Corporate memory, timelines and memolane

This week we had one of our quite rare all of CETIS staff meetings. During the discussions over the two days, communication and how to be smarter, better at sharing what we do amongst ourselves was a recurring theme. If you keep up with the CETIS news feed you’ll probably realise that we cover quite large range of activities and that’s only the “stuff” we blog about. It doesn’t represent all of our working activities.

This morning I was reminded of another time-based aggregation service called memolane. Being a bit of a sucker for these kind of things I had signed up to it last year, but actually had forgotten all about it. However I did have another look today and set up JISC CETIS account with RSS feeds from our twitter account and our news and features; and I was pleasantly surprised. The screenshot below gives an indication of the timeline.

JISC CETIS memolane timeline

JISC CETIS memolane timeline

The team at memolane have released embedding functionality, but as we are super-spam-conscious here our wordpress installation doesn’t like to embed things. I have to also add that the memolane team were super quick at picking on a tweet about embedding and have been really helpful. Top marks for customer service.

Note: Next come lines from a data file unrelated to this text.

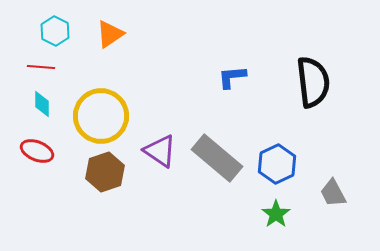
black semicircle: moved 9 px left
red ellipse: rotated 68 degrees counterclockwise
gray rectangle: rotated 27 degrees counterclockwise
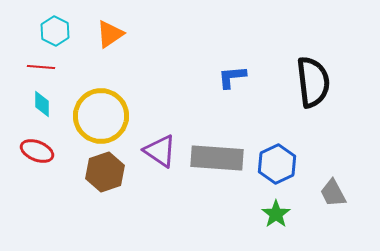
gray rectangle: rotated 36 degrees counterclockwise
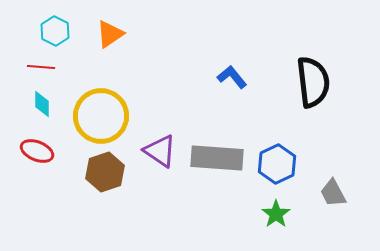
blue L-shape: rotated 56 degrees clockwise
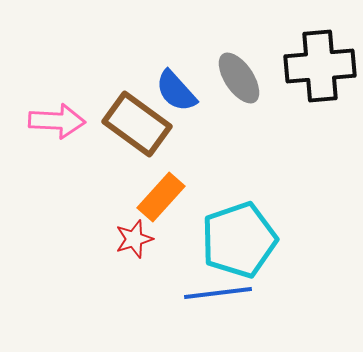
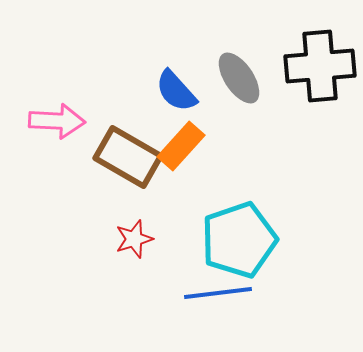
brown rectangle: moved 9 px left, 33 px down; rotated 6 degrees counterclockwise
orange rectangle: moved 20 px right, 51 px up
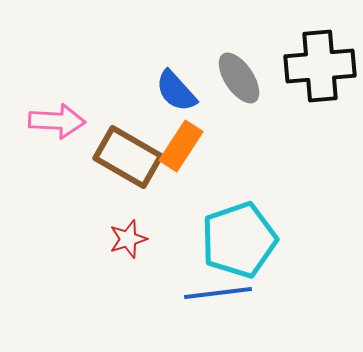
orange rectangle: rotated 9 degrees counterclockwise
red star: moved 6 px left
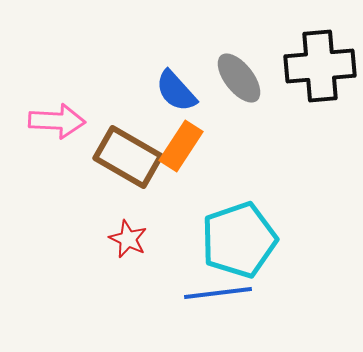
gray ellipse: rotated 4 degrees counterclockwise
red star: rotated 30 degrees counterclockwise
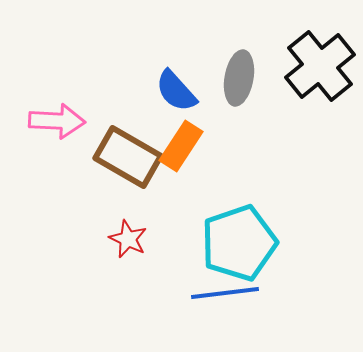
black cross: rotated 34 degrees counterclockwise
gray ellipse: rotated 48 degrees clockwise
cyan pentagon: moved 3 px down
blue line: moved 7 px right
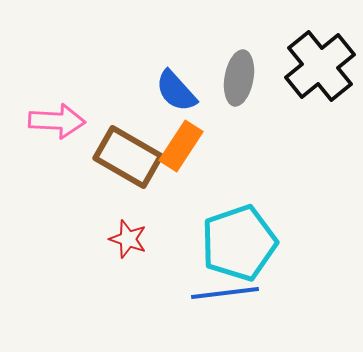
red star: rotated 6 degrees counterclockwise
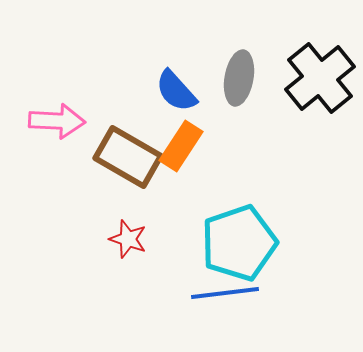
black cross: moved 12 px down
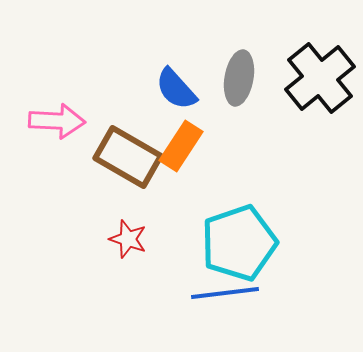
blue semicircle: moved 2 px up
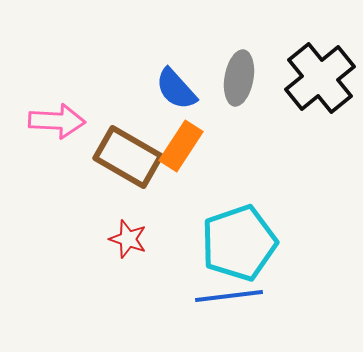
blue line: moved 4 px right, 3 px down
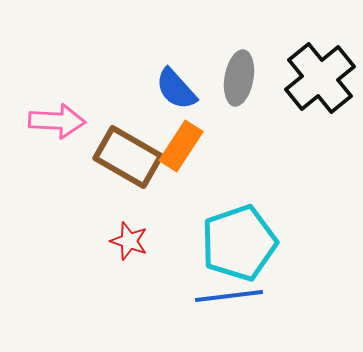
red star: moved 1 px right, 2 px down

As a quick and easy way to create and share aspects of a collective memory of organisational activities and output, I think this has real potential. I also think that this could also be useful for projects as a collective memory of their activities (you can of course and multiple feeds from youtube, slideshare etc too). I’d be interested in hearing your thoughts – is this something that actually might only make sense for us and our funders? Or do you think this type of thing would be useful in a more visible section of the CETIS website?

**Update August 2011**

The embed feature now works!

10 thoughts on “Corporate memory, timelines and memolane

  1. Ooh look! I think this looks like an excellent way to provide a visual representation of the breadth of our work in any given area. I will have to write an OER Support Project final report later in the year and this could provide a very useful illustration of project outputs. I also think it could also be a really good way to get a quick overview of individual colleagues work.

  2. Hi Sheila,

    At UKOLN we are looking for a light-weight, easy-to-use service that could create an online events/wall planner type calendar thing. Memolane looks like a possible option. Am definitley going to investigate. Do you know of anything similar that is also worth looking at?

    Marieke

  3. Hi Sheila, this also looks as if it could be a useful tool in the e-portfolio-promoting-reflection space. Look back and see how something (or someone, particularly oneself!) has evolved / grown / developed over time, having the service do the time-based collation.

  4. Hi Simon

    Yes, there are a number of services which do this kind of aggregation but there is just something about the simplicity of this interface I particularly like.

    Sheila

  5. Hi Sheila,

    Thanks for sharing this. I have been looking for something like this for ages! I am going to test it immediately. And Simon, wouldn’t it be great if such a timeline could be generated automatically from the ePortfolio artefacts (or partly, as a basis that one could then reflect upon and improve)?

    Nadia

  6. My previous comment is not very clear, sorry. What I mean by “from the ePortfolio artefacts” is that the timeline would not only be populated by the artefacts themselves (as in Memolane) but, for example, by an aggregation of the topics or typical words used by the learner over a period of time. This would provide the learner with a visual representation of her/his understanding (as well as of her/his productions). This could be an interesting added-value to the affort of compiling and reflecting that the ePortfolio user is expected to embark on, which he could not easily manage to get otherwise. It should not however be a completely automatic process because seeing the resulting timeline, the learner might be interested in adjusting some elements.